INPUT DATA Block Start

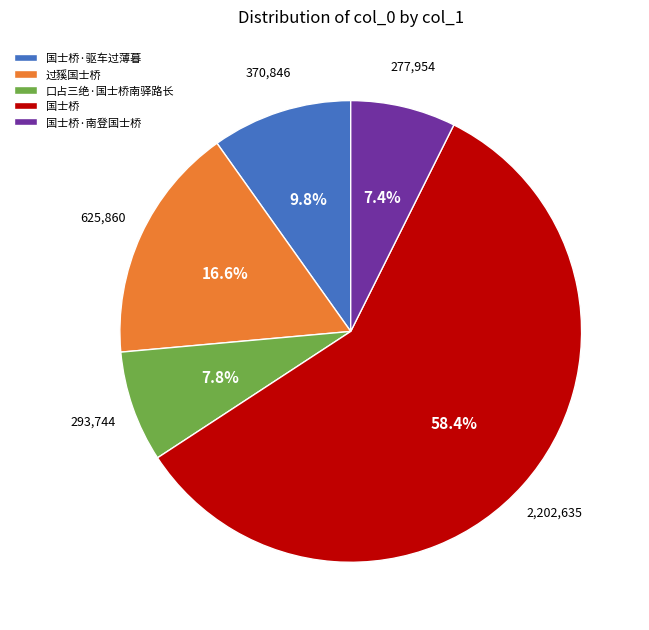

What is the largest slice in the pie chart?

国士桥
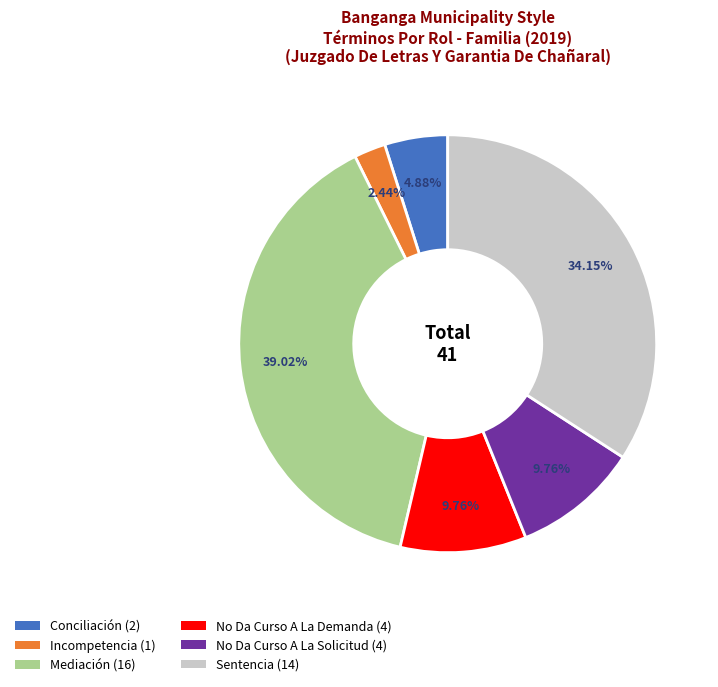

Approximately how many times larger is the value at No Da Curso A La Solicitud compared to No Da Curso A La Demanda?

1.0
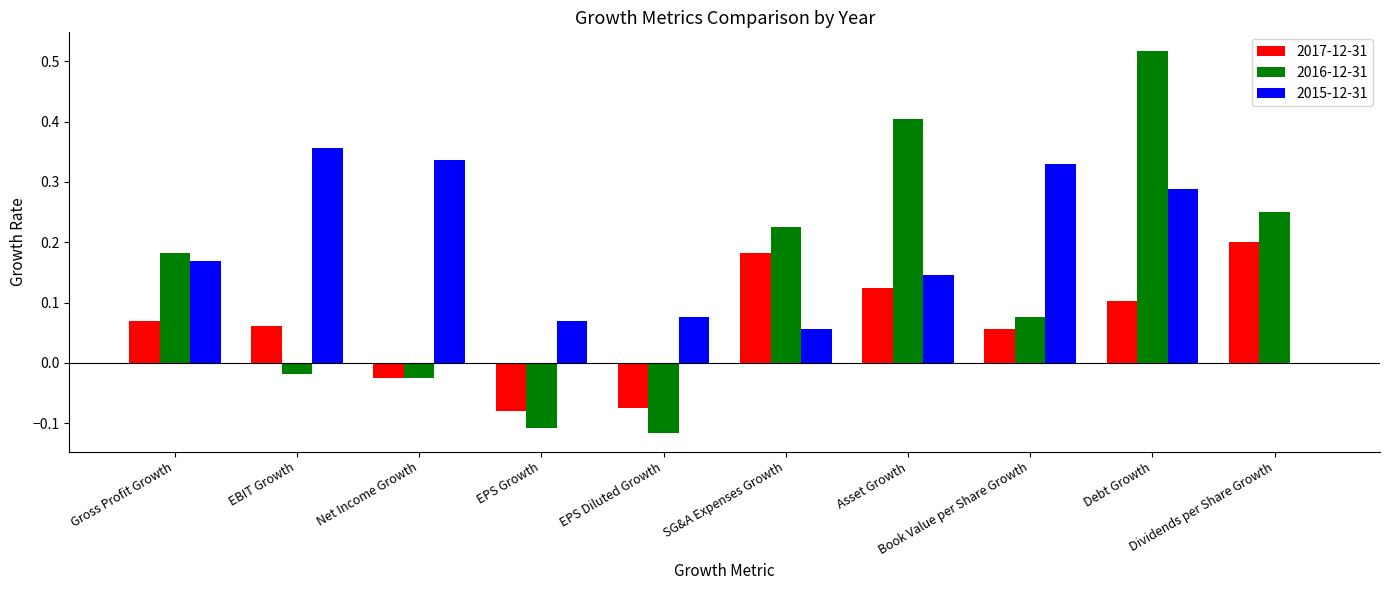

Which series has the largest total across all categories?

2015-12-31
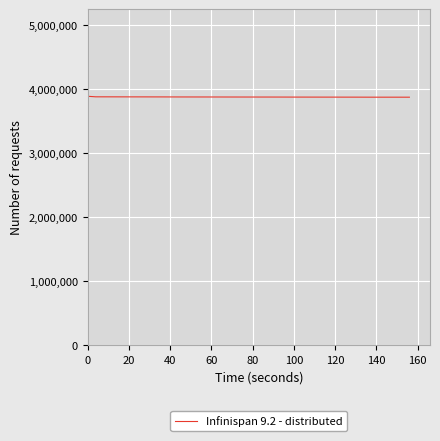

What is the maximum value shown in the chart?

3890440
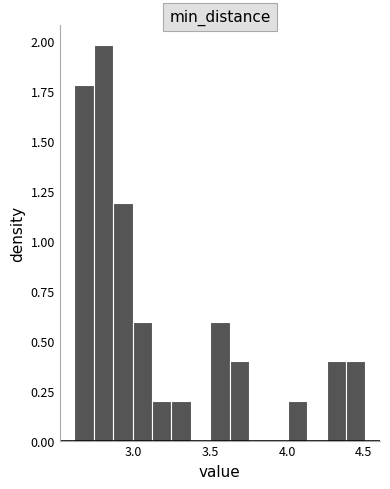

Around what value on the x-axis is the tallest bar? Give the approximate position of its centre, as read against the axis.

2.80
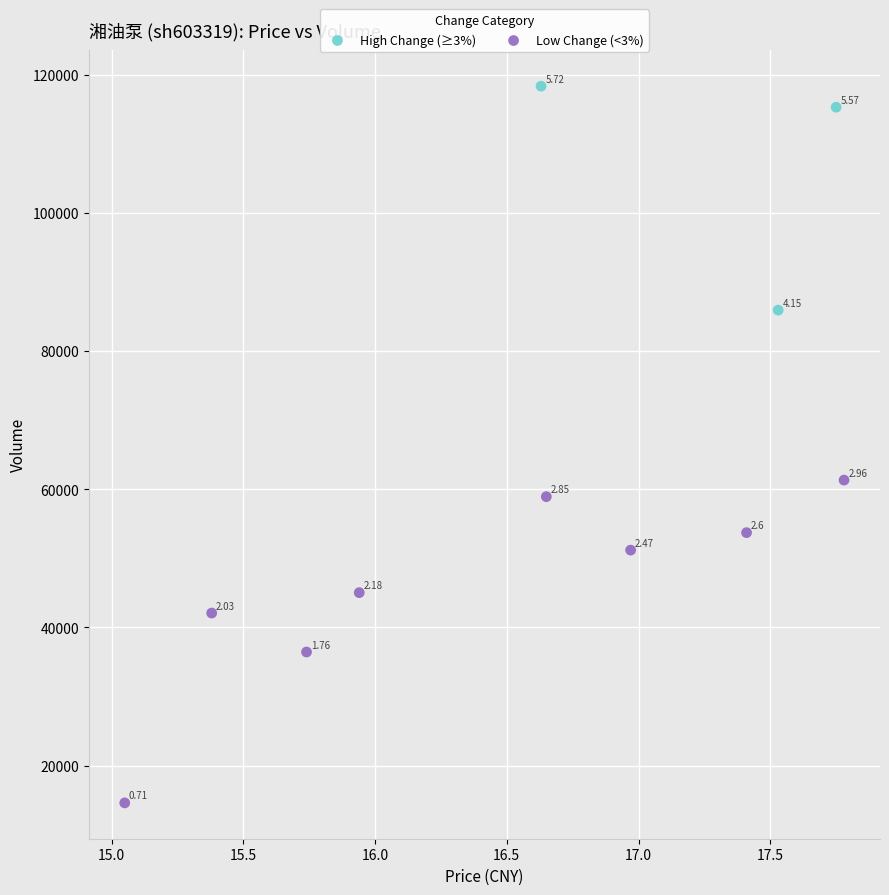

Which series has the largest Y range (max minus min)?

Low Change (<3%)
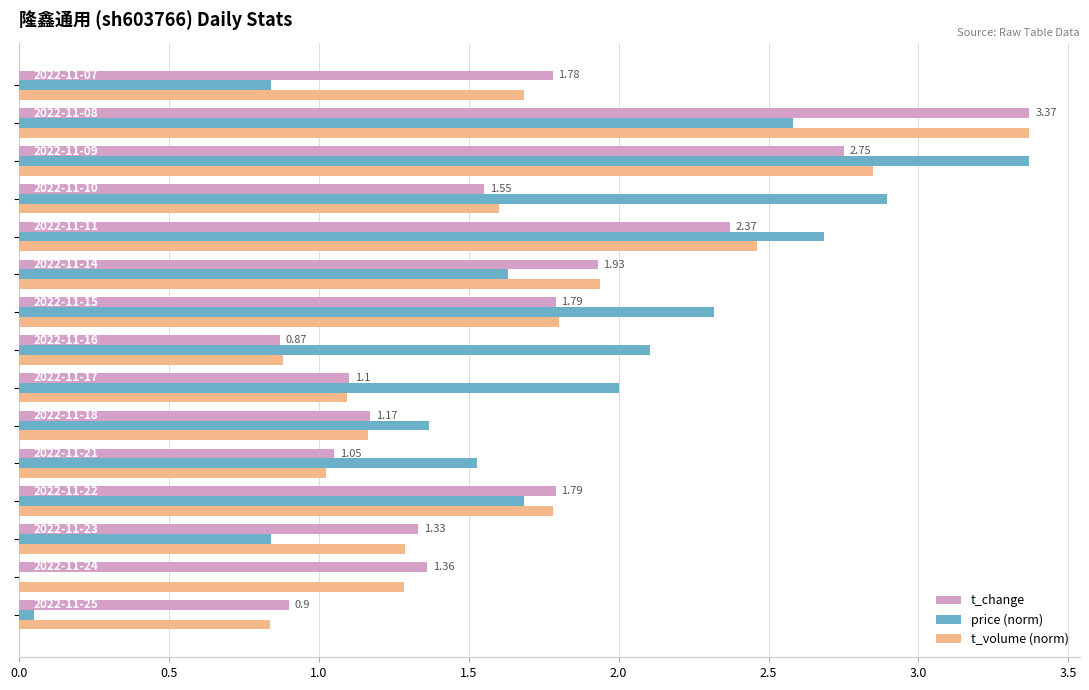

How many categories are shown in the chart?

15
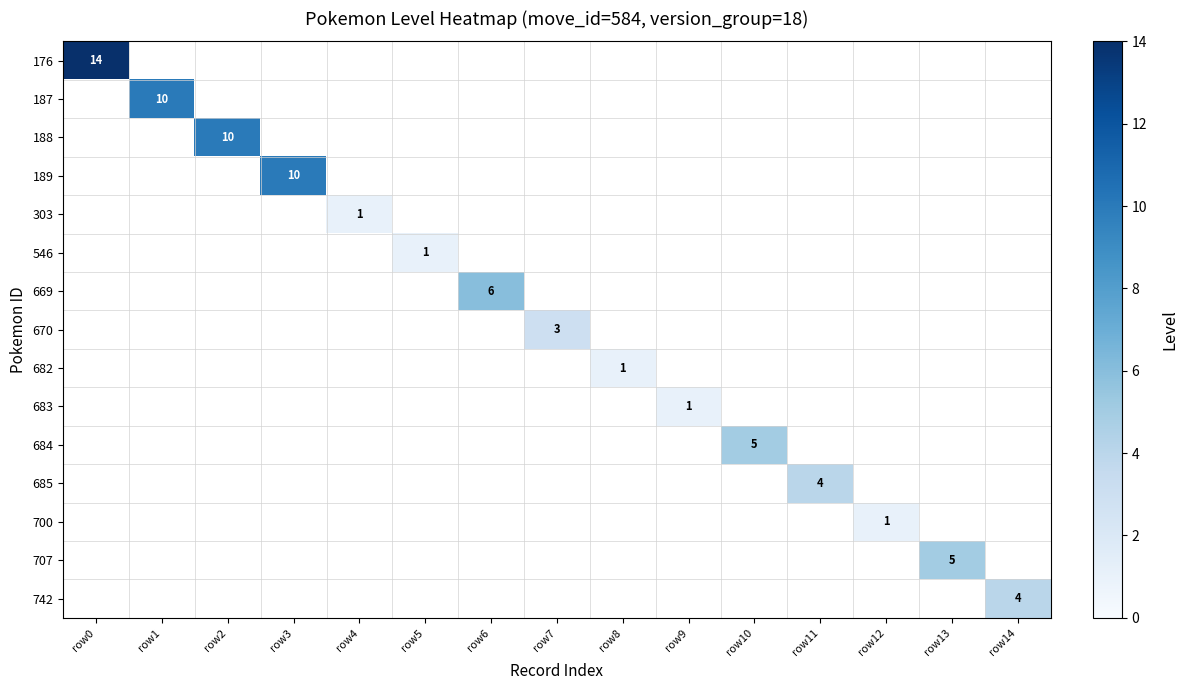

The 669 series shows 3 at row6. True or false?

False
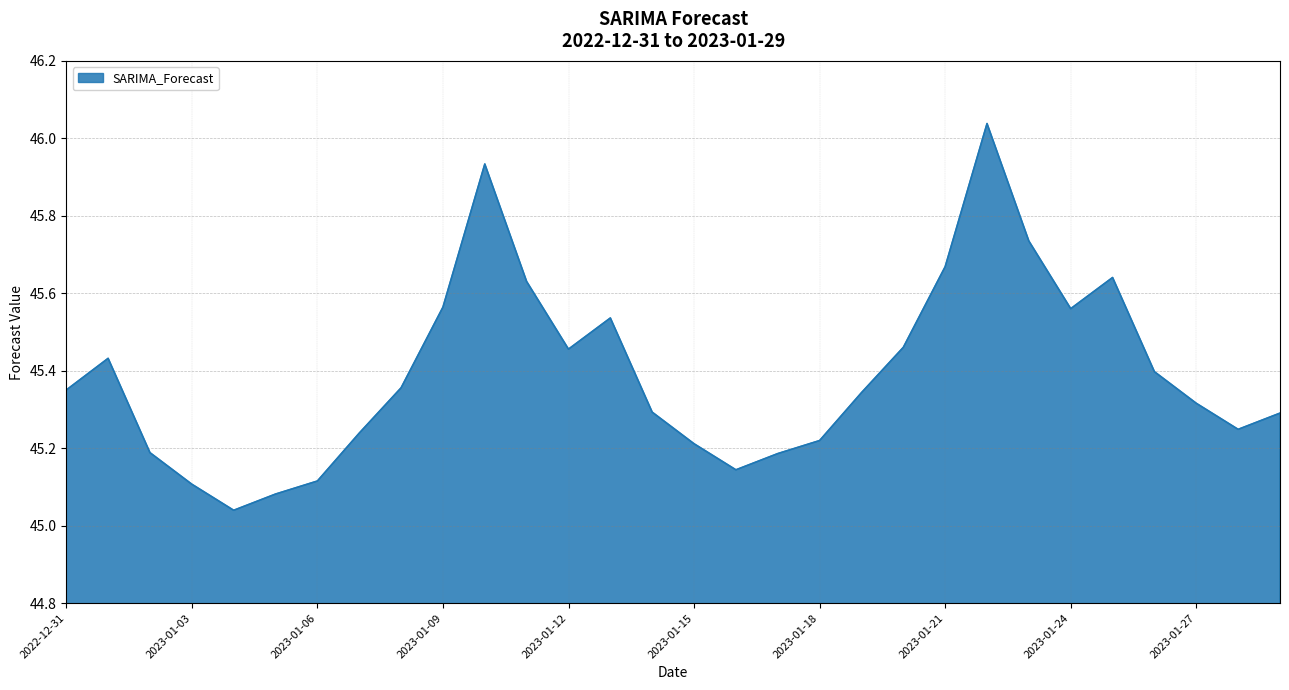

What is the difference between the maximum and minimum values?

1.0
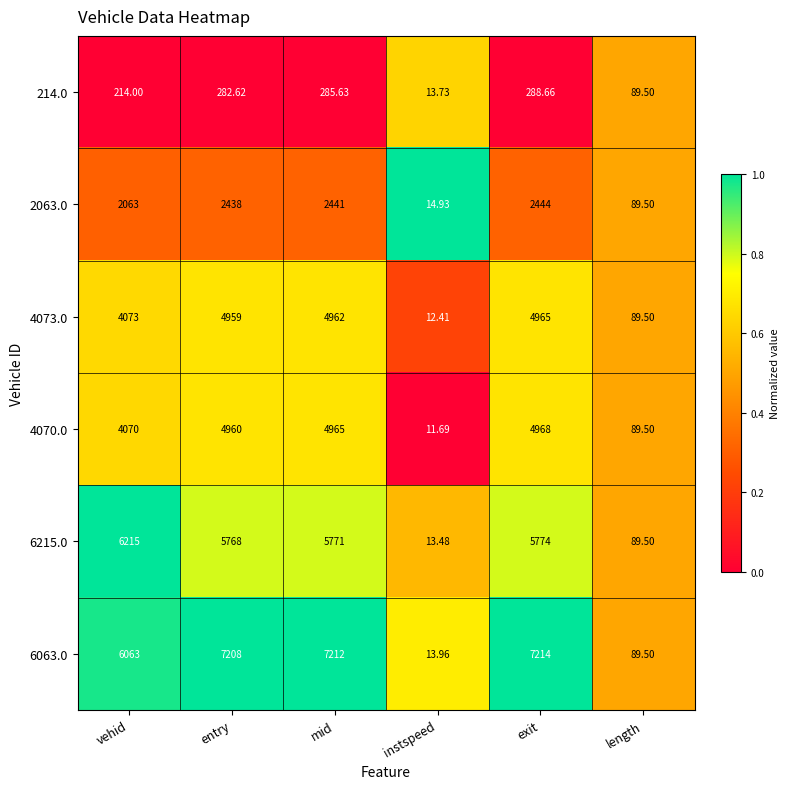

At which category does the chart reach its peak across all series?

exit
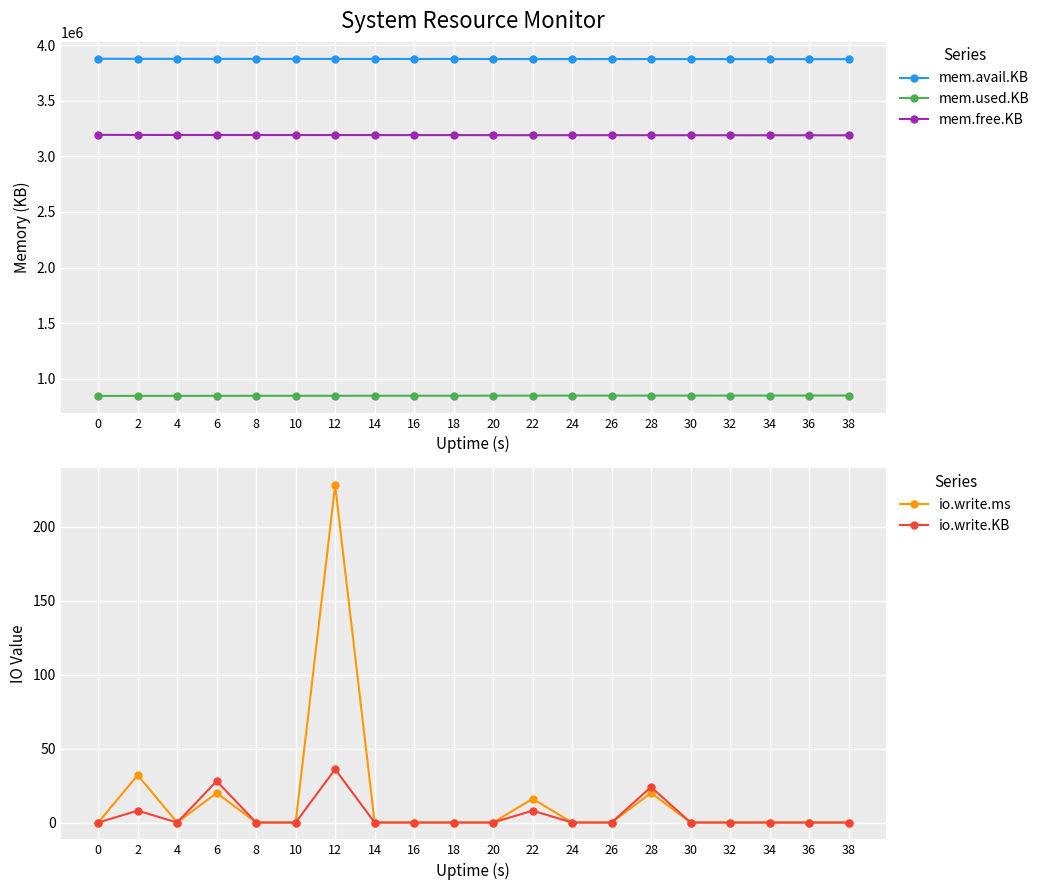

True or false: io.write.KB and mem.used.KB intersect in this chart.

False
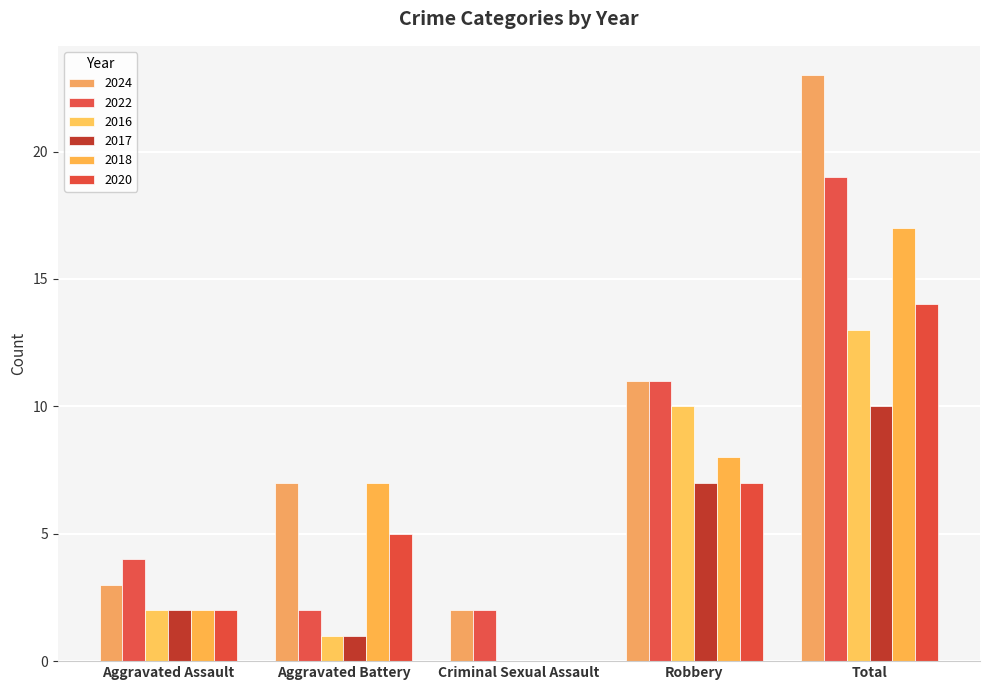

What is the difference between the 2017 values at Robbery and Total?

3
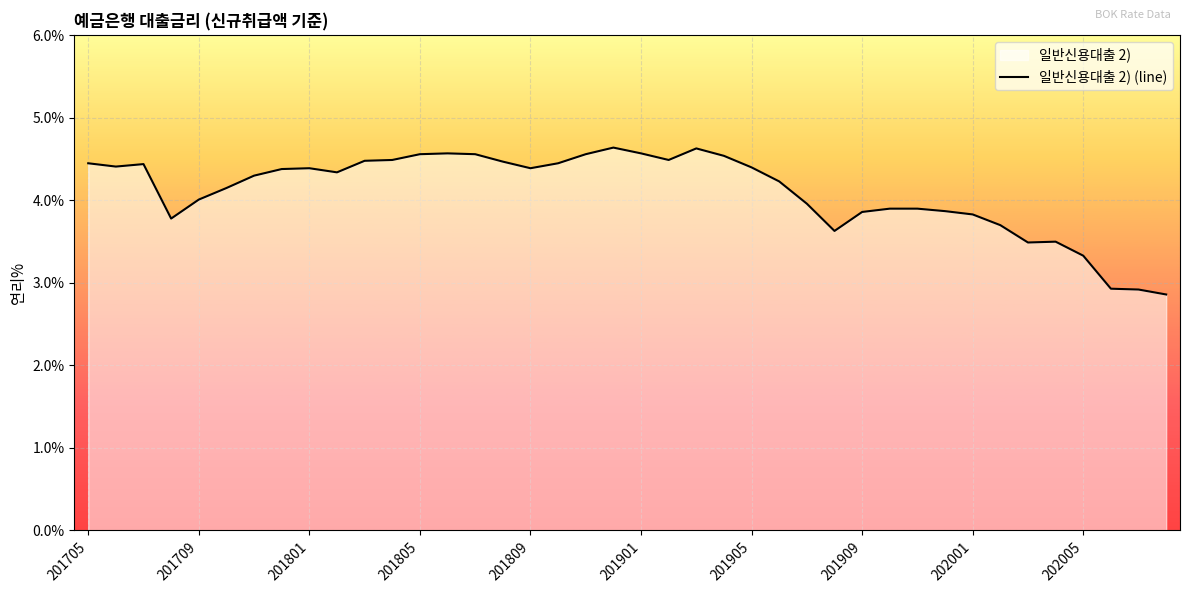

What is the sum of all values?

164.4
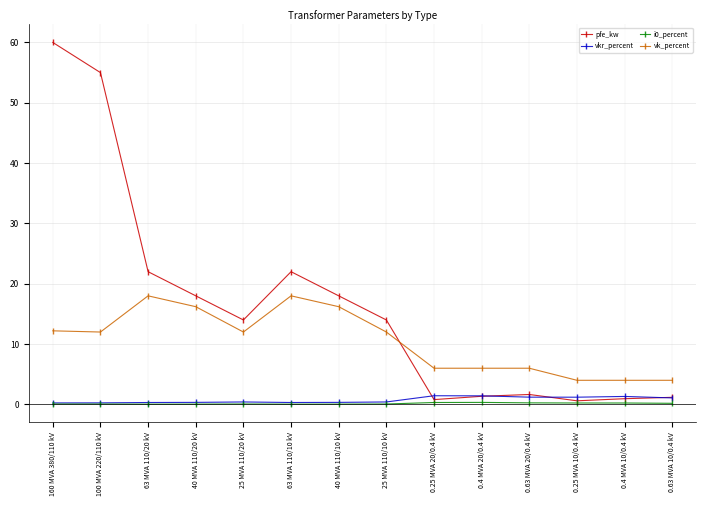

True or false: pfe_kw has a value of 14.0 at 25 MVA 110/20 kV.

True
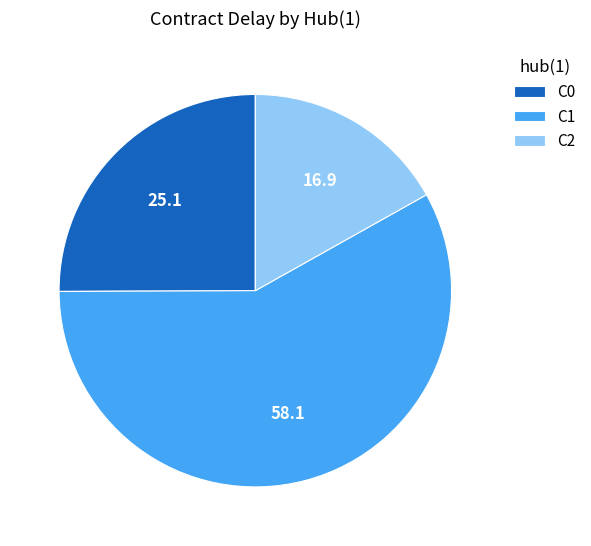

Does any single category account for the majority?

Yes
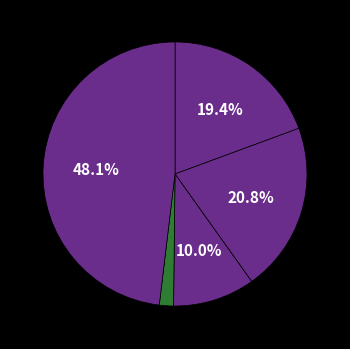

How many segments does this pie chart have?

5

INPUT DATA Block End

=== ABOUT THIS EXERCISE ===
Render the lines above as a numbered list with the blank lines dropped. Leave the pictures out of your answer.

=== WRITTEN ANSWER ===
1. What is the largest slice in the pie chart?
2. 国士桥
3. Approximately how many times larger is the value at No Da Curso A La Solicitud compared to No Da Curso A La Demanda?
4. 1.0
5. Which series has the largest total across all categories?
6. 2015-12-31
7. What is the maximum value shown in the chart?
8. 3890440
9. Around what value on the x-axis is the tallest bar? Give the approximate position of its centre, as read against the axis.
10. 2.80
11. Which series has the largest Y range (max minus min)?
12. Low Change (<3%)
13. How many categories are shown in the chart?
14. 15
15. The 669 series shows 3 at row6. True or false?
16. False
17. What is the difference between the maximum and minimum values?
18. 1.0
19. At which category does the chart reach its peak across all series?
20. exit
21. True or false: io.write.KB and mem.used.KB intersect in this chart.
22. False
23. What is the difference between the 2017 values at Robbery and Total?
24. 3
25. What is the sum of all values?
26. 164.4
27. True or false: pfe_kw has a value of 14.0 at 25 MVA 110/20 kV.
28. True
29. Does any single category account for the majority?
30. Yes
31. How many segments does this pie chart have?
32. 5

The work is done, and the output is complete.